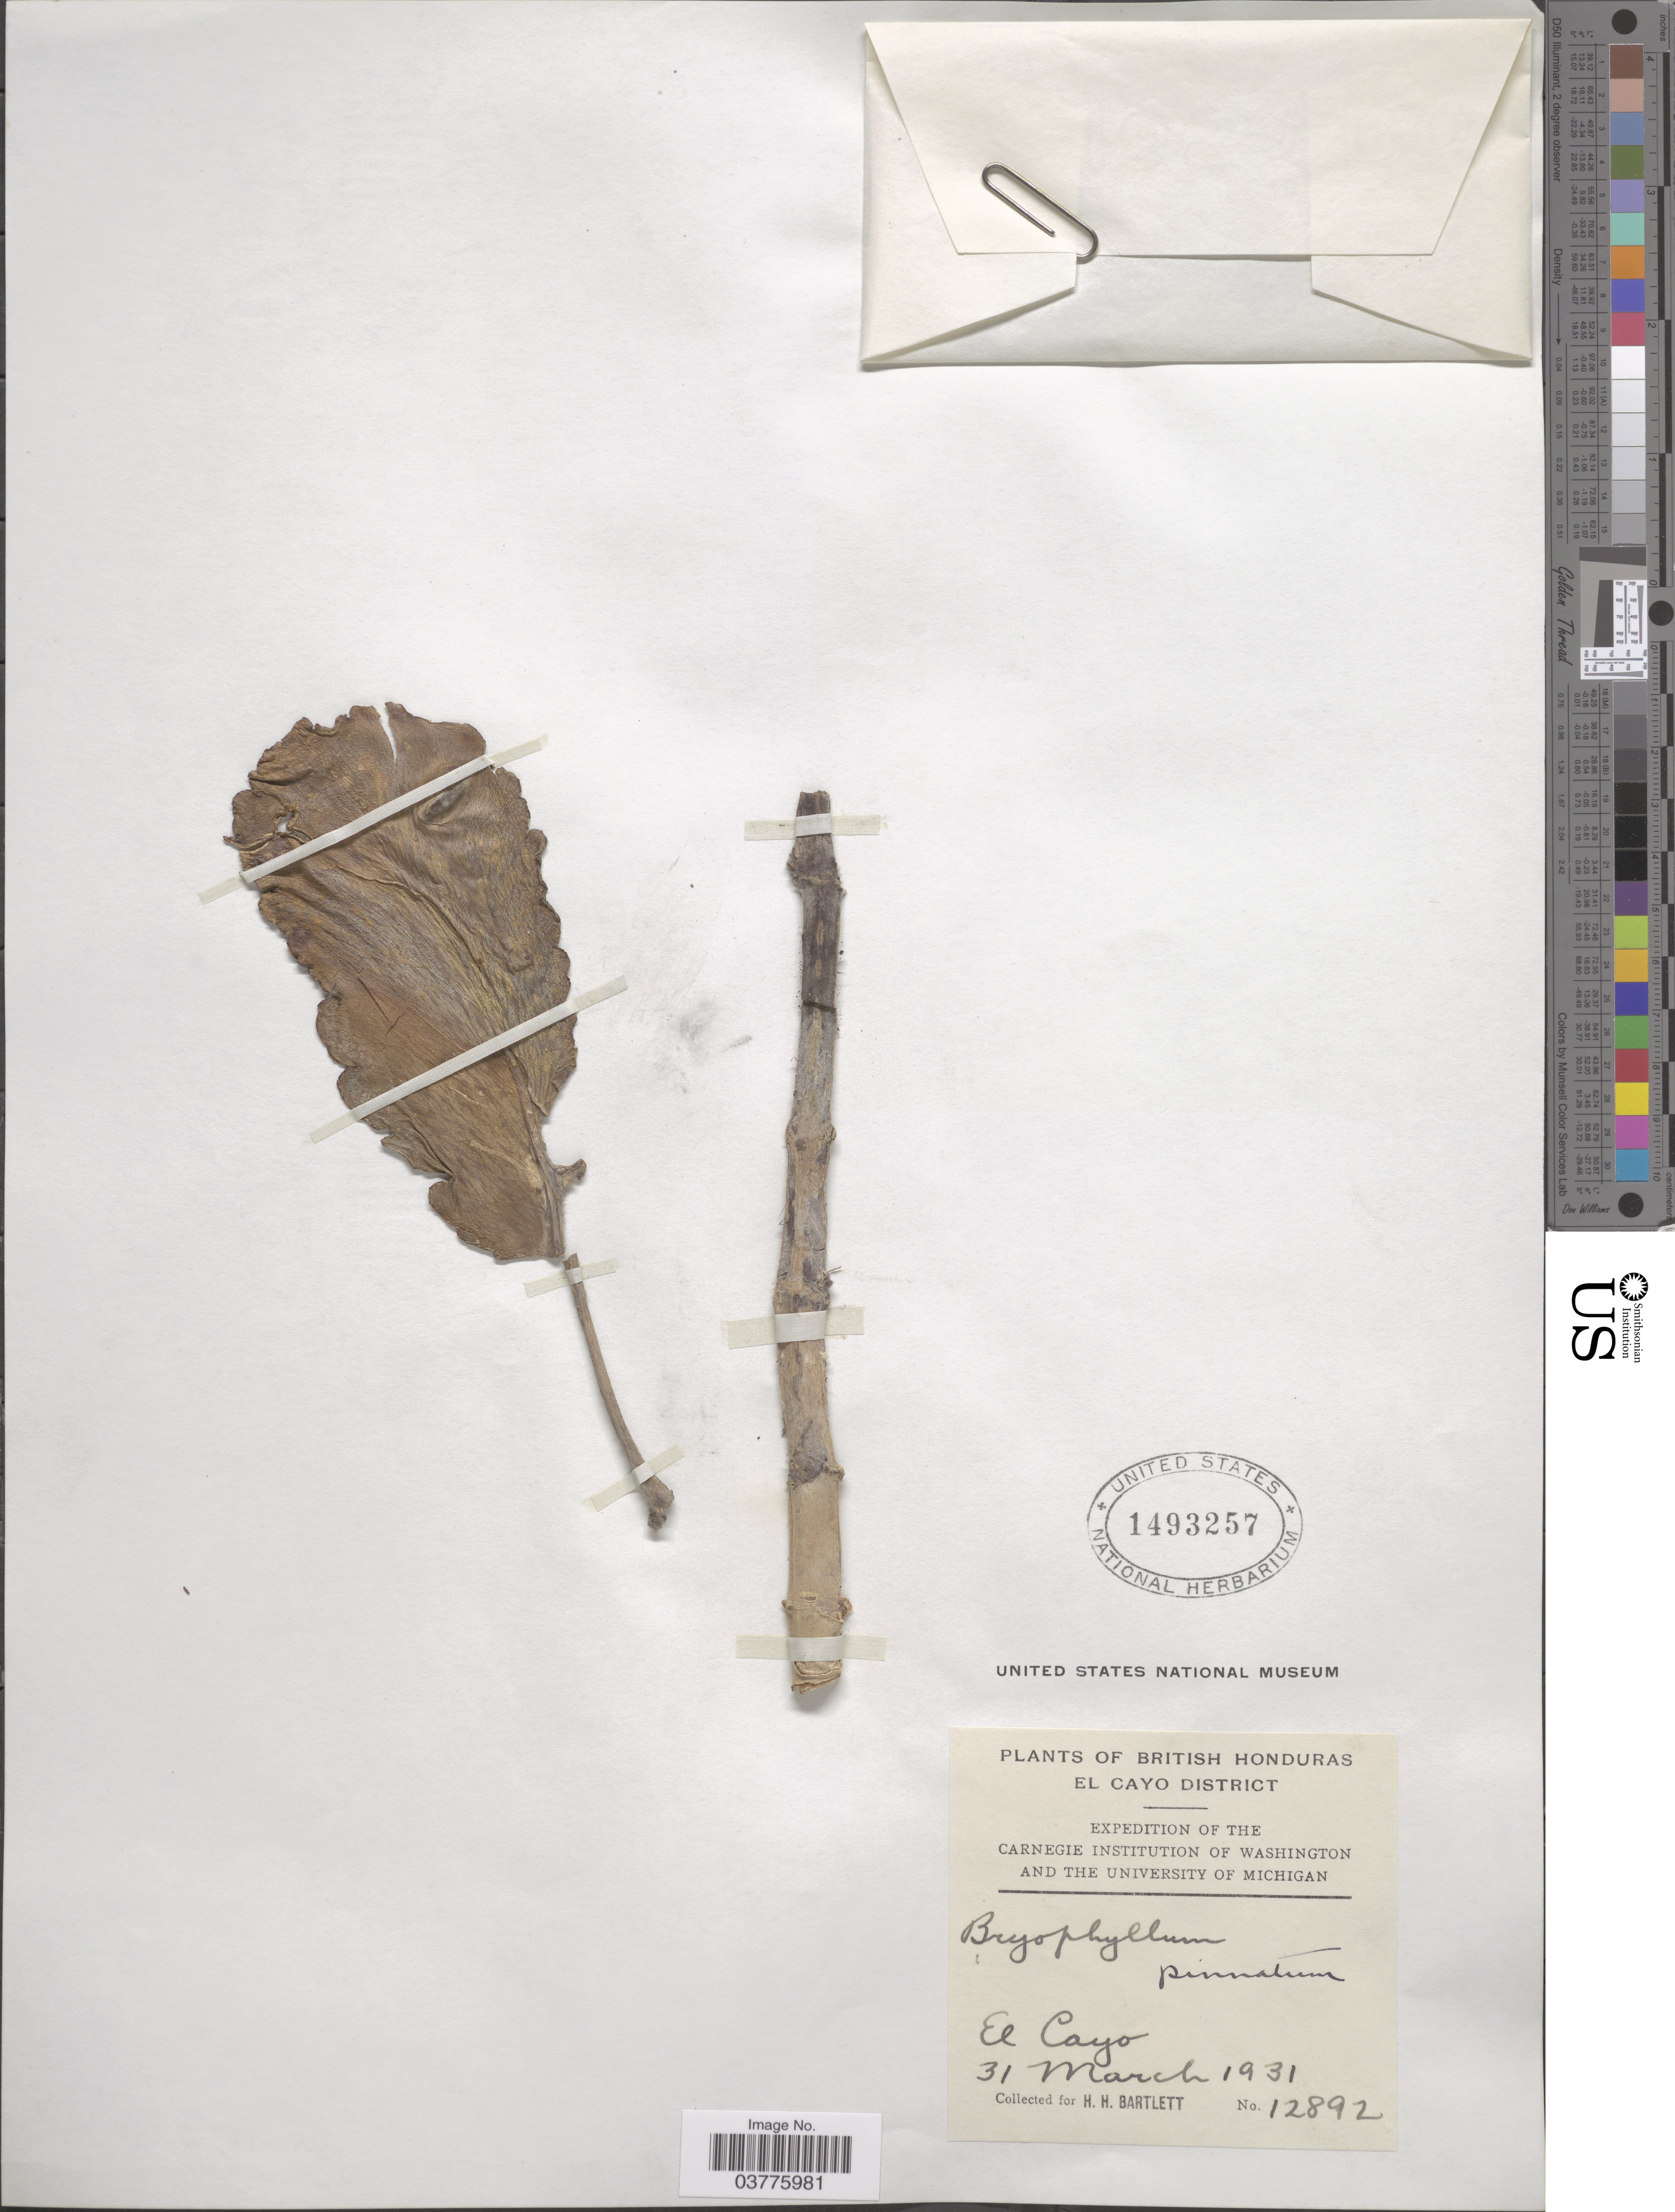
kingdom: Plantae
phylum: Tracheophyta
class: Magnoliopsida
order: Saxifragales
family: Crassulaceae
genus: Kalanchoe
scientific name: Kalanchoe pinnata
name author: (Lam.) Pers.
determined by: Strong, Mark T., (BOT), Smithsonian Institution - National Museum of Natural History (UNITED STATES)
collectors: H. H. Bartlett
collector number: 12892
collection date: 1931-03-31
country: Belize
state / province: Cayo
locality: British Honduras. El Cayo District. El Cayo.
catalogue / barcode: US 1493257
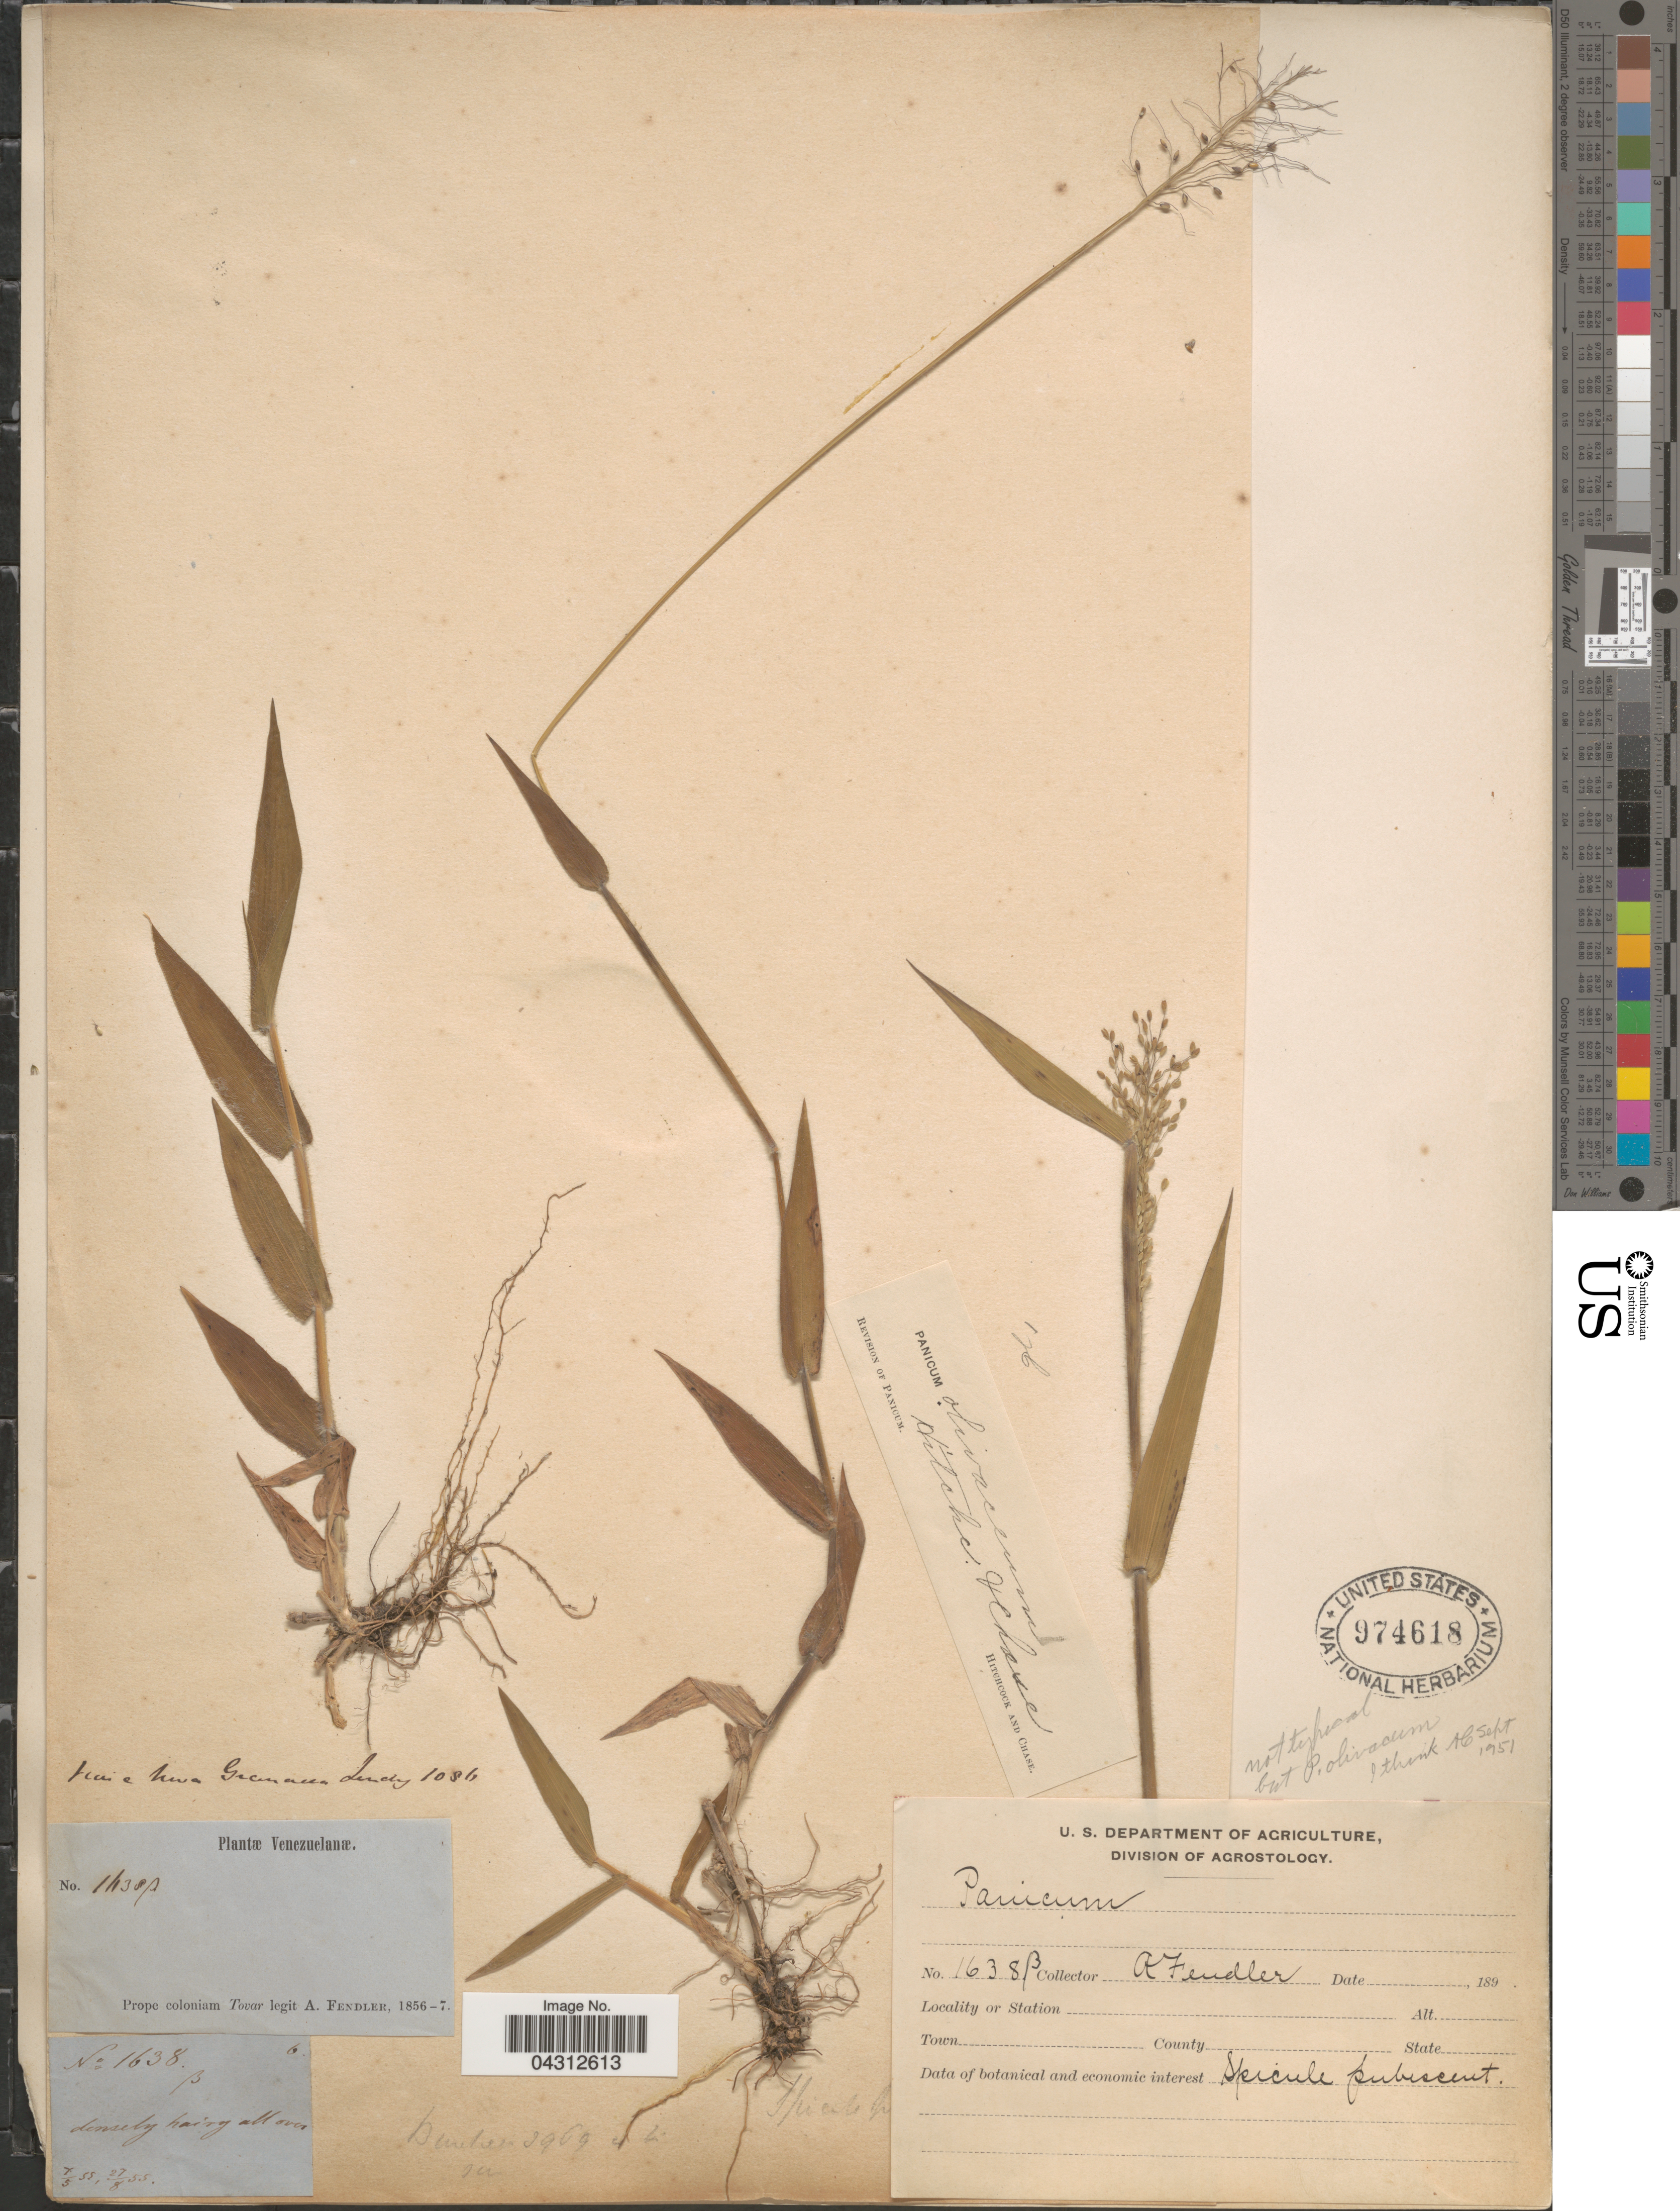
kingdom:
◆ ◆ ◆ ◆
● **OBJECTIVE**
Copy out the records from the line containing "name author: (Lam.) Pers." through the line containing "state / province: Cayo", keeping both of those lines.

● **RESPONSE TO THE EXERCISE**
name author: (Lam.) Pers.
determined by: Strong, Mark T., (BOT), Smithsonian Institution - National Museum of Natural History (UNITED STATES)
collectors: H. H. Bartlett
collector number: 12892
collection date: 1931-03-31
country: Belize
state / province: Cayo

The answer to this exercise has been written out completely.